Table 1 Overview of Advancements, Methodologies, and Research Gaps in Relevant Studies

3 Methodology

This section is organized into two distinct parts. The first part centres around Diabetic Foot Ulcer Classification Models, delving into the software-driven aspects of these models. The discussion in this segment revolves around the intricacies of developing and refining classification models for diabetic foot ulcers.

In the second part, the focus shifts to Hardware Implementation on GPUs and FPGAs. This section explores the practical implementation of the aforementioned software models on Graphics Processing Units (GPUs) and Field-Programmable Gate Arrays (FPGAs). It elucidates the hardware-related considerations and optimizations essential for effectively deploying and executing these models on specialized computing architectures. Together, these two parts provide a comprehensive view of the software and hardware dimensions of diabetic foot ulcer classification systems.
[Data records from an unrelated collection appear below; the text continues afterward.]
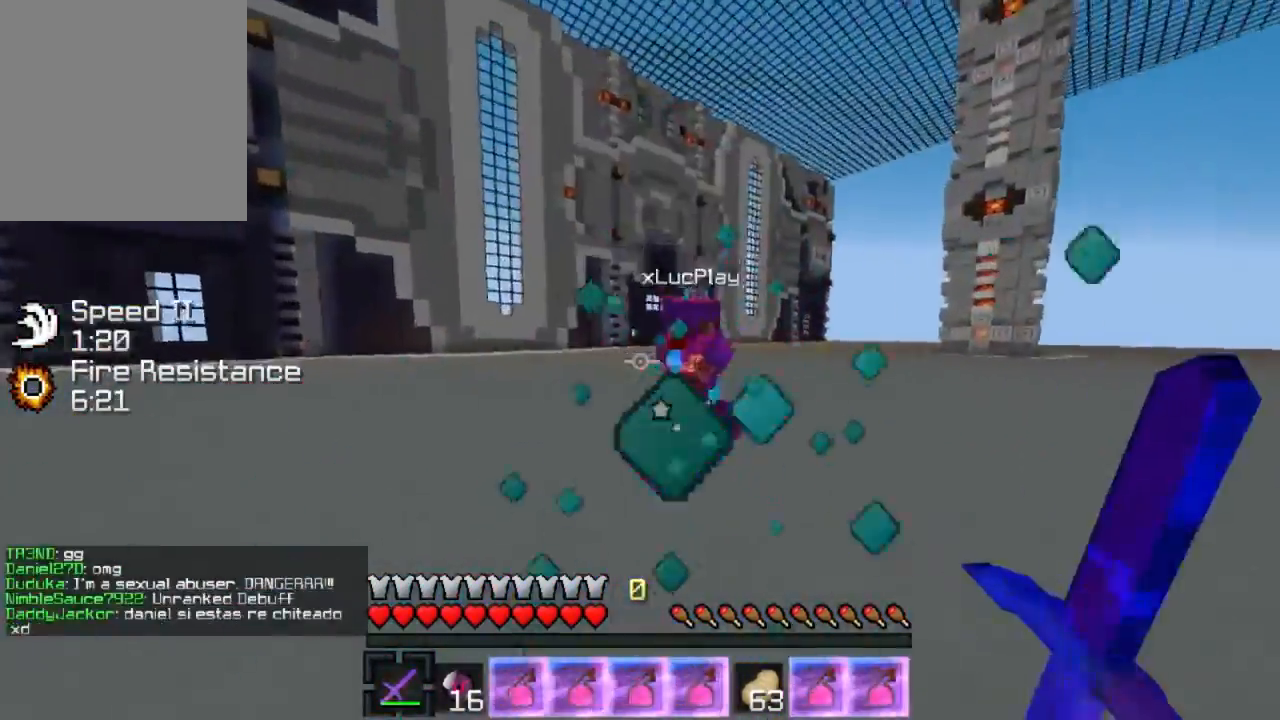
{"keys": [], "events": [[267, "w", "up"]]}
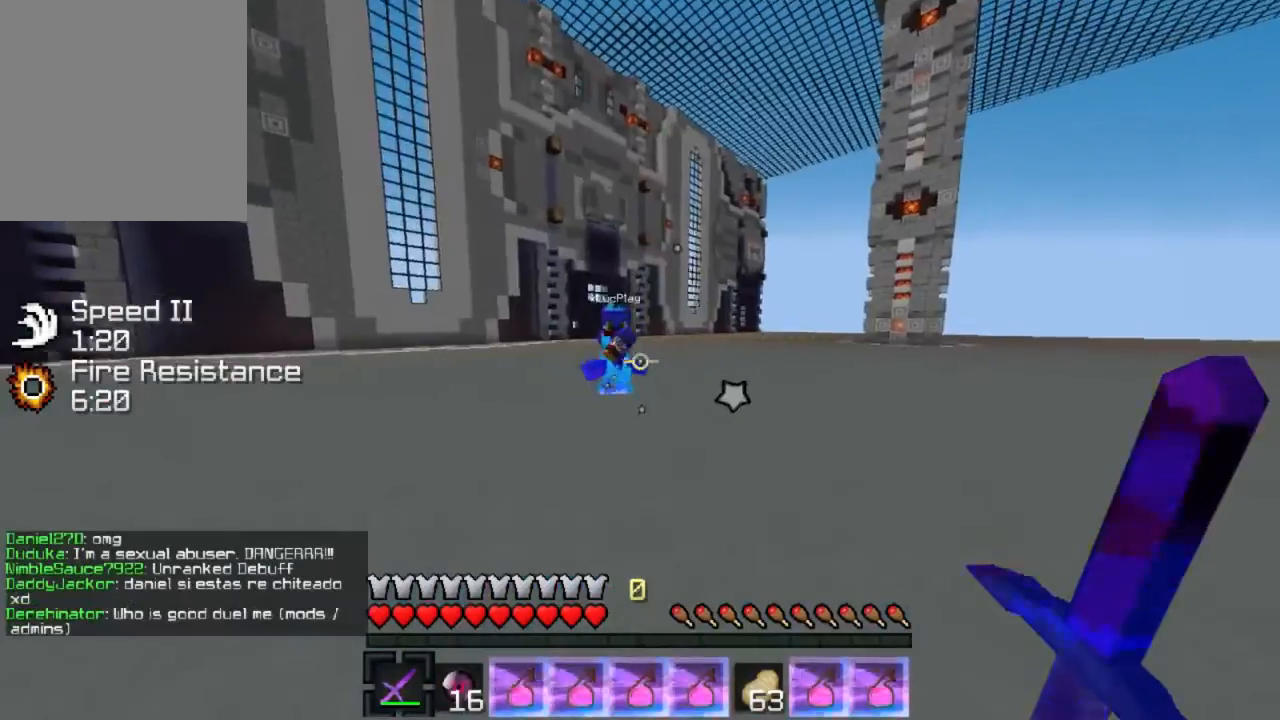
{"keys": [], "events": []}
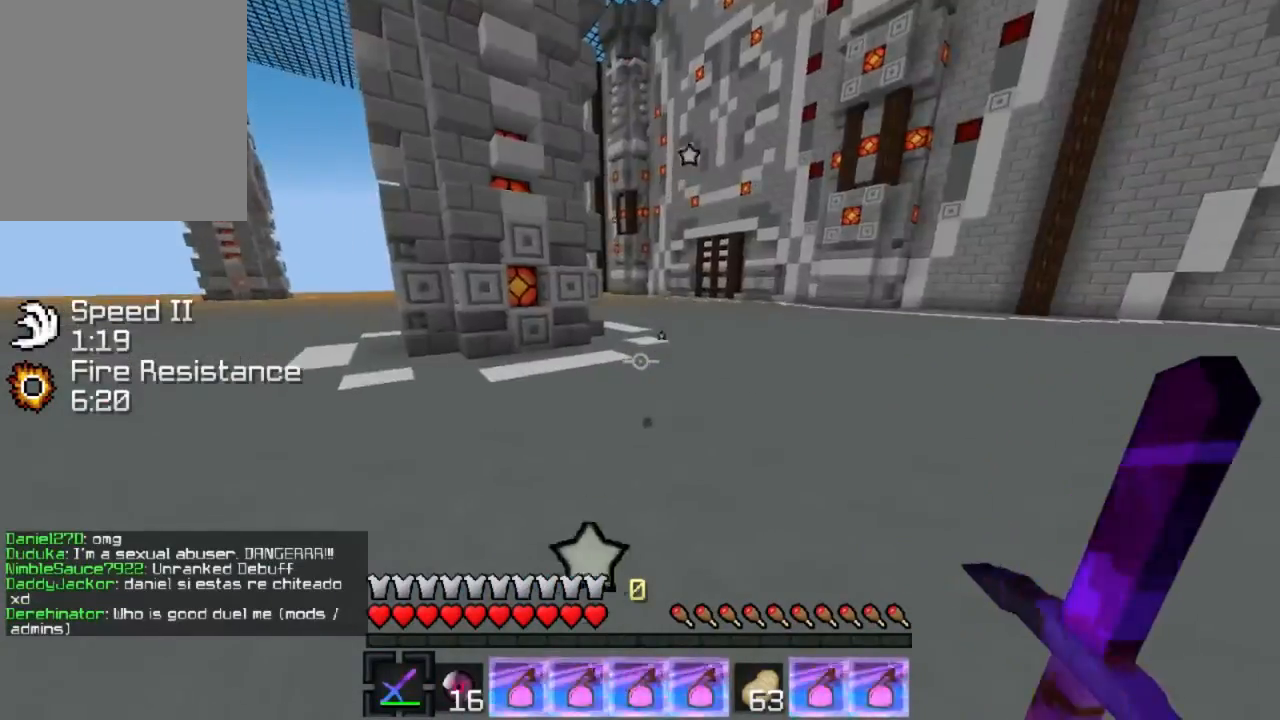
{"keys": [], "events": []}
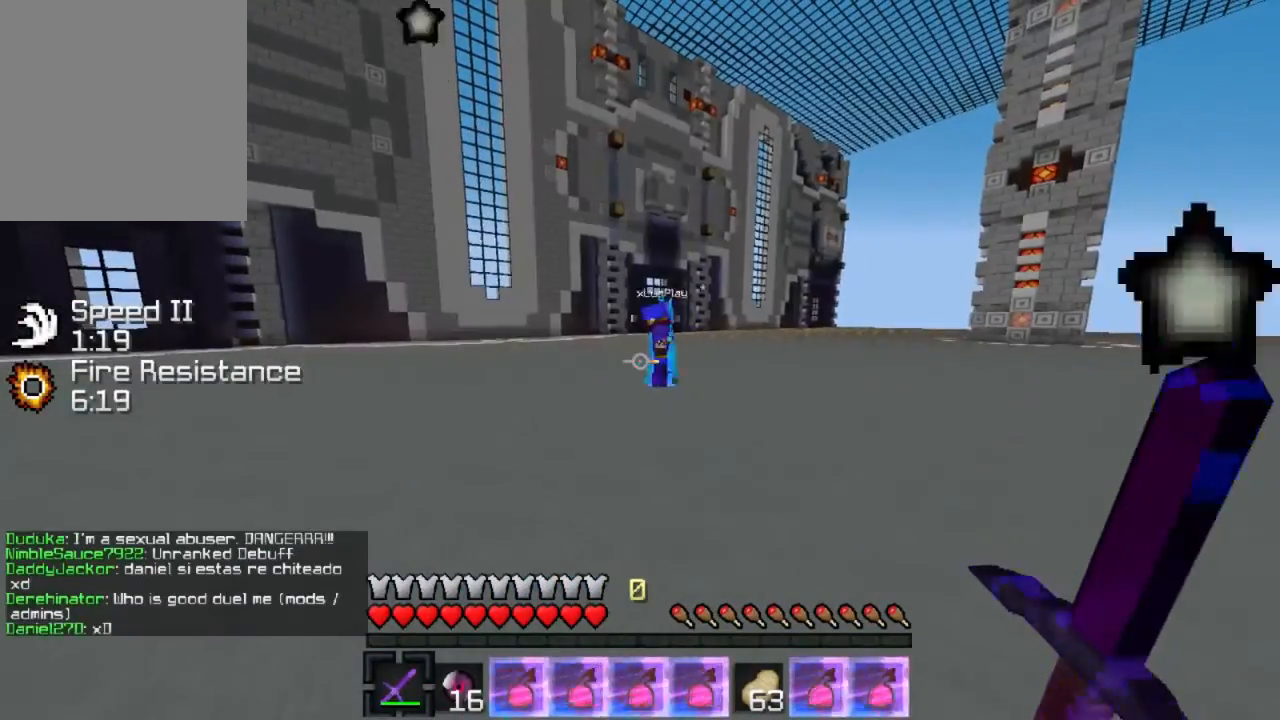
{"keys": [], "events": []}
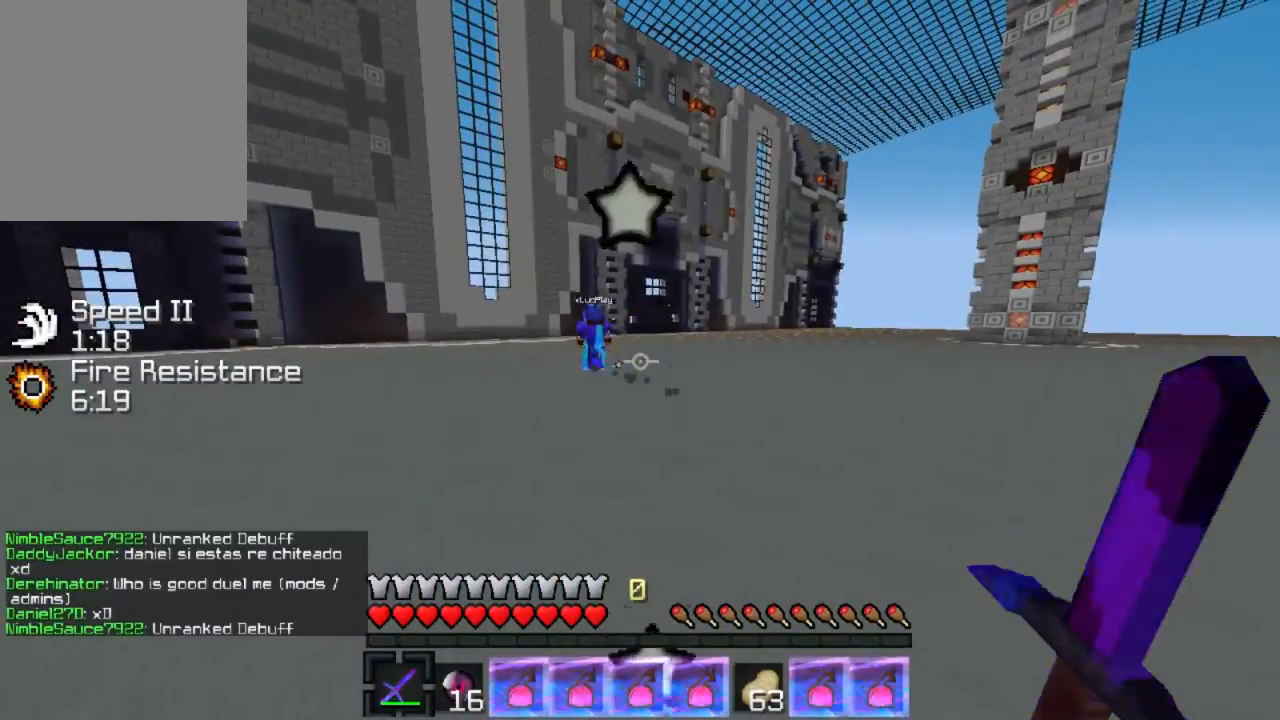
{"keys": [], "events": []}
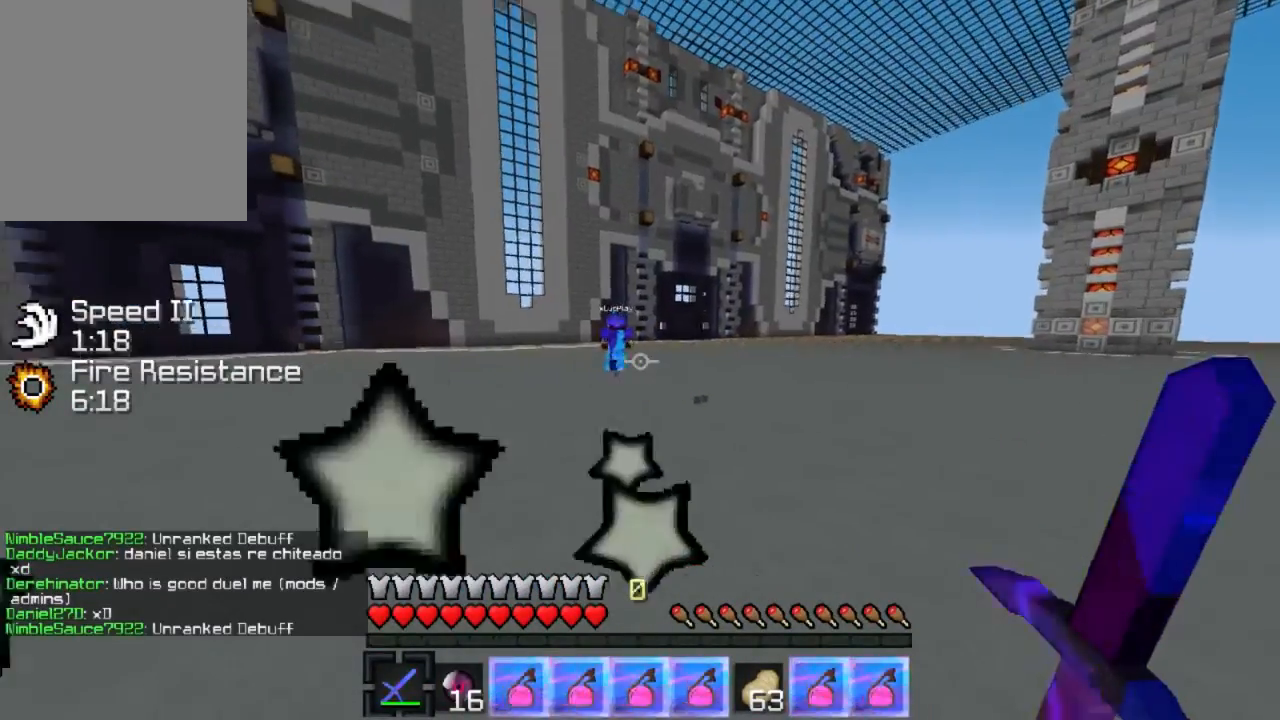
{"keys": [], "events": []}
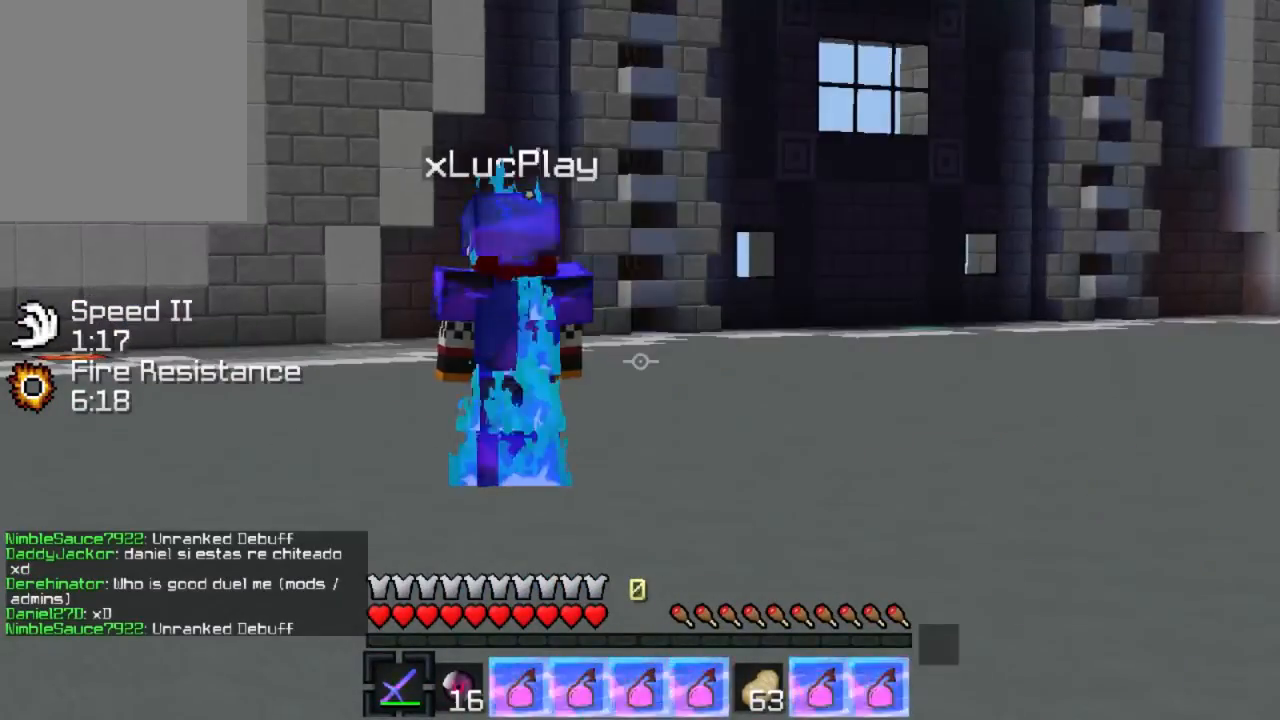
{"keys": [], "events": []}
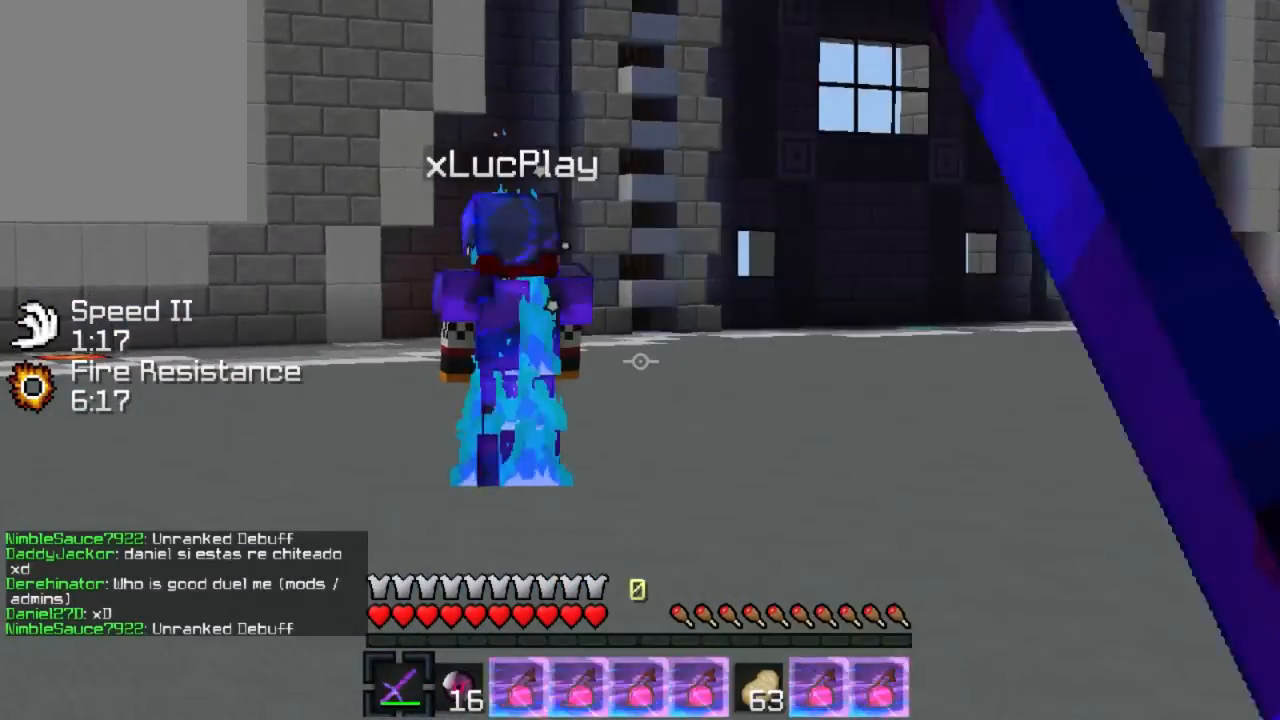
{"keys": ["w"], "events": [[334, "w", "down"]]}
3.1 Diabetic foot ulcer classification models

The Diabetic Foot Ulcer Classification Models section encompasses the analysis of a specific dataset, details on image pre-processing techniques, and a focused exploration of proposed models tailored for diabetic foot ulcer identification. It provides a concise yet comprehensive view of the key elements contributing to effective classification in this context.

3.1.1 Data set

Our team collected the dataset from patients in the Diabetic Center Department at Nasiriyah Hospital in Thi-Qar, Iraq, and some samples are shown in Fig. 2. The dataset is public now and available at the following link (https://www.kaggle.com/laithjj/diabetic-foot-ulcer-dfu). The dataset comprises 754 images of the feet of healthy and DFU patients. The images were taken using a Samsung Galaxy Note 8 and iPad, and different angles and lighting conditions were used to capture the images adequately. The images are color, standardized for training the DFU_TFNet, DFU_FNet model, and pre-training well-known models, i.e., VGG-16, GoogleNet, and AlexNet.

Fig. 2
figure 2

Samples of our datasets. The blue box samples are abnormal, and the green box samples are normal

3.1.2 Image pre-processing

Some pre-processing tasks were needed before using the dataset for the proposed and pre-trained models. First, the images were cropped to a size of 224 × 224 pixels. The resulting images show patches, so-called Regions of Interest (ROI), since each contains either the ulcer and its surrounding tissues or healthy skin. The dataset's total number of skin patches was 1,609, including 542 healthy skin and 1,067 DFU patches. Next, these patches were categorized by the medical expert into two types: healthy (normal) and DFU (abnormal). The data augmentation techniques were used to increase the dataset and avoid the unbalanced issue. Finally, the labelled patches are all used for training. There are 200 samples that were collected for testing. These samples will be public once the ethical approval is finished. The data augmentation techniques were applied only to the training set. Samples of the initial dataset (before cropping) are illustrated in Fig. 3.

Fig. 3
figure 3

Normal vs. Abnormal skin patches on a patient’s foot

3.1.3 DFU proposed models

Two CNN models, namely DFU_FNet and DFU_TFNet, have been introduced. DFU_FNet, characterized by its simplicity, extracts features utilized for training classifiers such as SVM and KNN. On the other hand, DFU_TFNet, a deeper model leveraging transfer learning, assesses hardware efficiency across both shallow and deep models. The evaluation parameters employed in setting up these proposed models include a learning rate of 0.001, a batch size of 32, 100 epochs, and using the SGD optimizer.

DFU_FNet model

This CNN model is introduced in the proposed system to improve the extraction of the critical features required for DFU classification. The concept of Directed Acyclic Graph (DAG) is the basis of the DFU_FNet model [23]. Two key challenges should be considered when using these types of networks. The first challenge involves enhancing the model accuracy using additional convolution layers compared to the traditional network. Unfortunately, adding layers can decrease the performance of the model. The second challenge is that discriminating between normal and abnormal DFU types requires extracting additional vital features. Thus, a more complicated structure is required. In this research, the width of the DFU_FNet model was increased, which can increase the comparative computing cost.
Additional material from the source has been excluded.